Swap the primary and fallback order; keep the same providers block and `models.mode: "merge"` so you can fall back to Sonnet or Opus when the local box is down.

### Regional hosting / data routing

- Hosted MiniMax/Kimi/GLM variants also exist on OpenRouter with region-pinned endpoints (e.g., US-hosted). Pick the regional variant there to keep traffic in your chosen jurisdiction while still using `models.mode: "merge"` for Anthropic/OpenAI fallbacks.
- Local-only remains the strongest privacy path; hosted regional routing is the middle ground when you need provider features but want control over data flow.

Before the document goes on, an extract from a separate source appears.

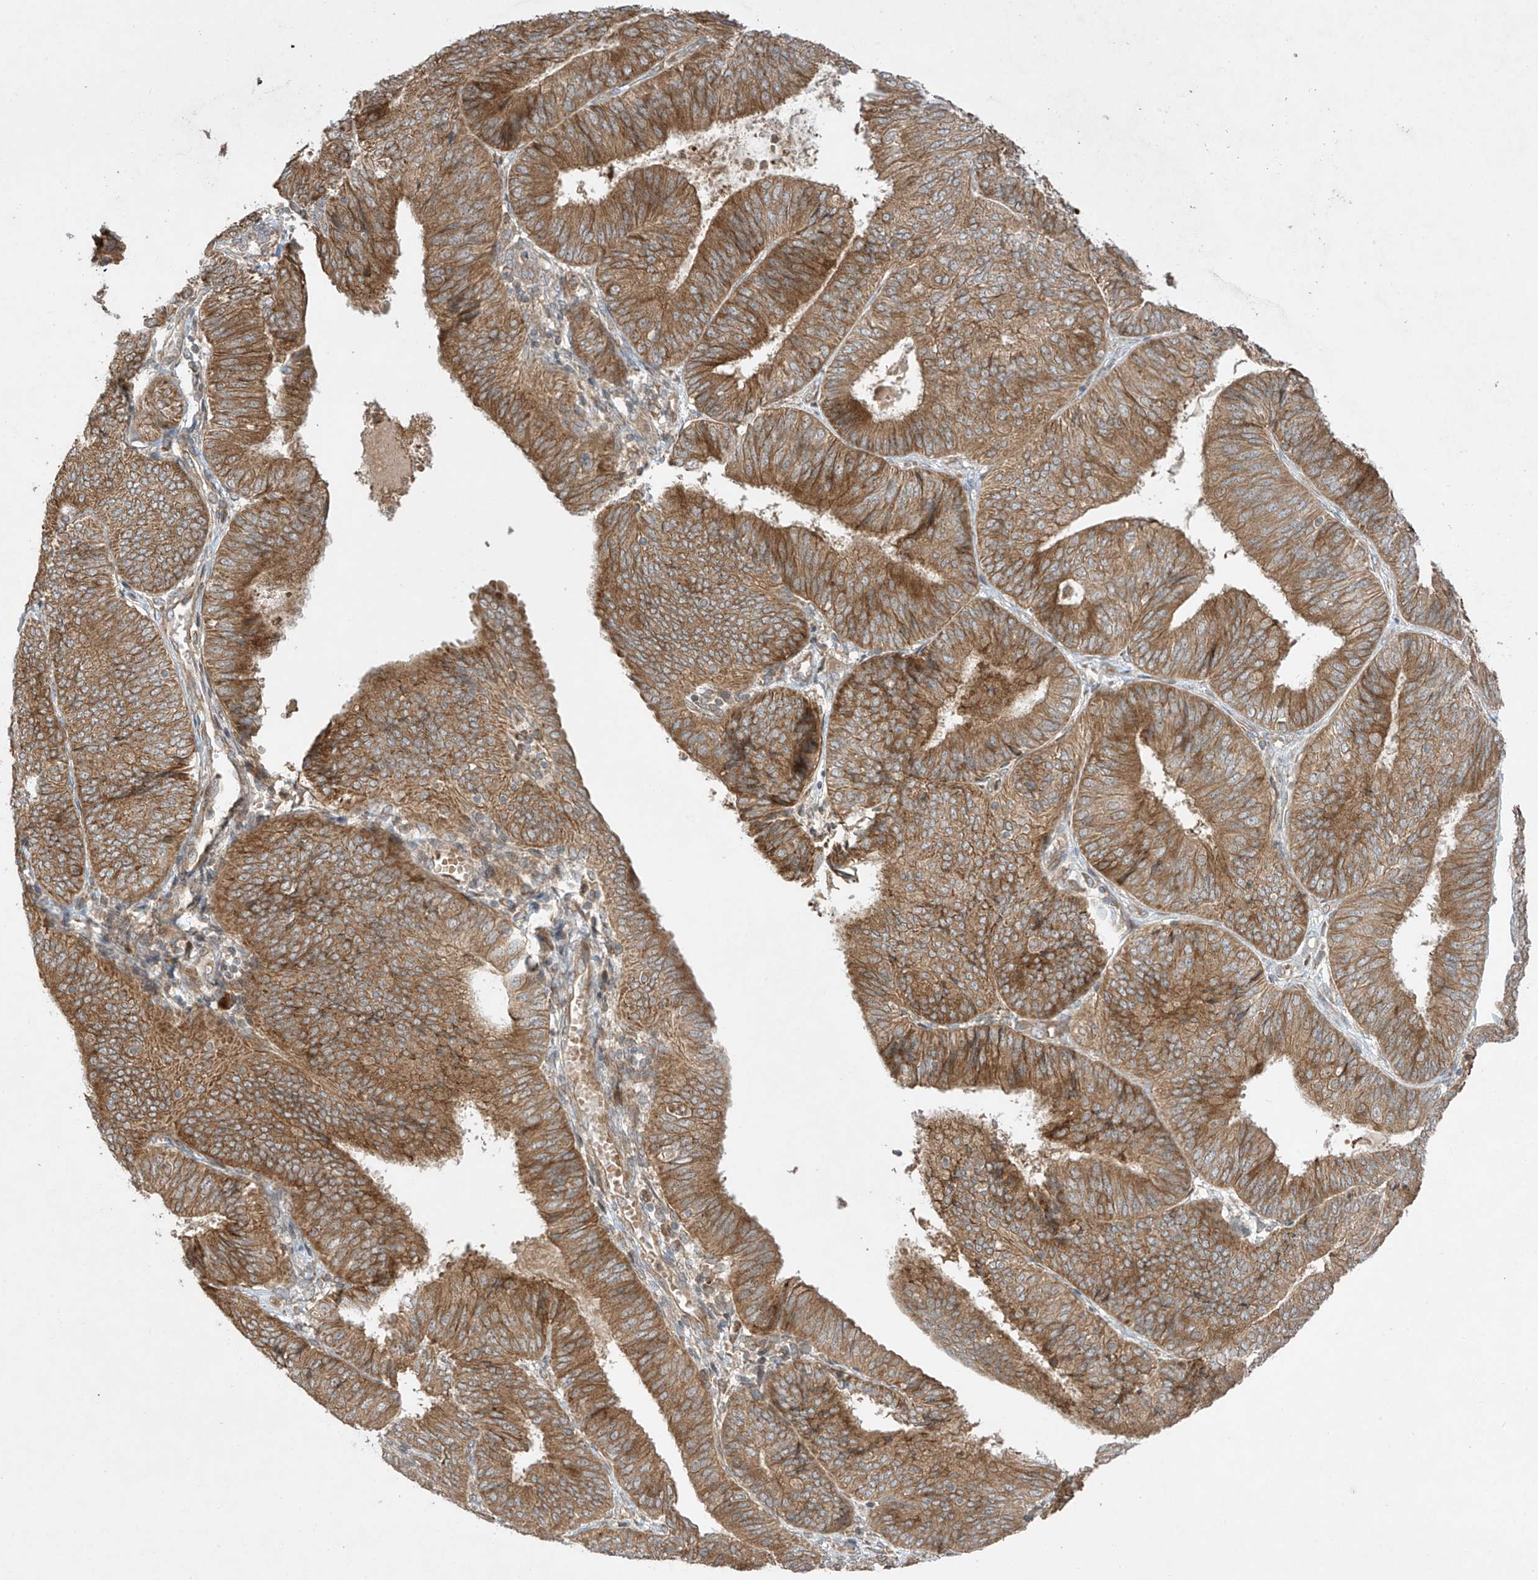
{"staining": {"intensity": "moderate", "quantity": ">75%", "location": "cytoplasmic/membranous"}, "tissue": "endometrial cancer", "cell_type": "Tumor cells", "image_type": "cancer", "snomed": [{"axis": "morphology", "description": "Adenocarcinoma, NOS"}, {"axis": "topography", "description": "Endometrium"}], "caption": "High-magnification brightfield microscopy of endometrial cancer (adenocarcinoma) stained with DAB (brown) and counterstained with hematoxylin (blue). tumor cells exhibit moderate cytoplasmic/membranous staining is identified in approximately>75% of cells.", "gene": "PPAT", "patient": {"sex": "female", "age": 58}}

## Other OpenAI-compatible local proxies

vLLM, LiteLLM, OAI-proxy, or custom gateways work if they expose an OpenAI-style `/v1` endpoint. Replace the provider block above with your endpoint and model ID:

```json5
{
  models: {
    mode: "merge",
    providers: {
      local: {
        baseUrl: "http://127.0.0.1:8000/v1",
        apiKey: "sk-local",
        api: "openai-responses",
        models: [
          {
            id: "my-local-model",
            name: "Local Model",
            reasoning: false,
            input: ["text"],
            cost: { input: 0, output: 0, cacheRead: 0, cacheWrite: 0 },
            contextWindow: 120000,
            maxTokens: 8192,
          },
        ],
      },
    },
  },
}
```

Keep `models.mode: "merge"` so hosted models stay available as fallbacks.

## Troubleshooting

- Gateway can reach the proxy? `curl http://127.0.0.1:1234/v1/models`.
- LM Studio model unloaded? Reload; cold start is a common “hanging” cause.
- Context errors? Lower `contextWindow` or raise your server limit.
- Safety: local models skip provider-side filters; keep agents narrow and compaction on to limit prompt injection blast radius.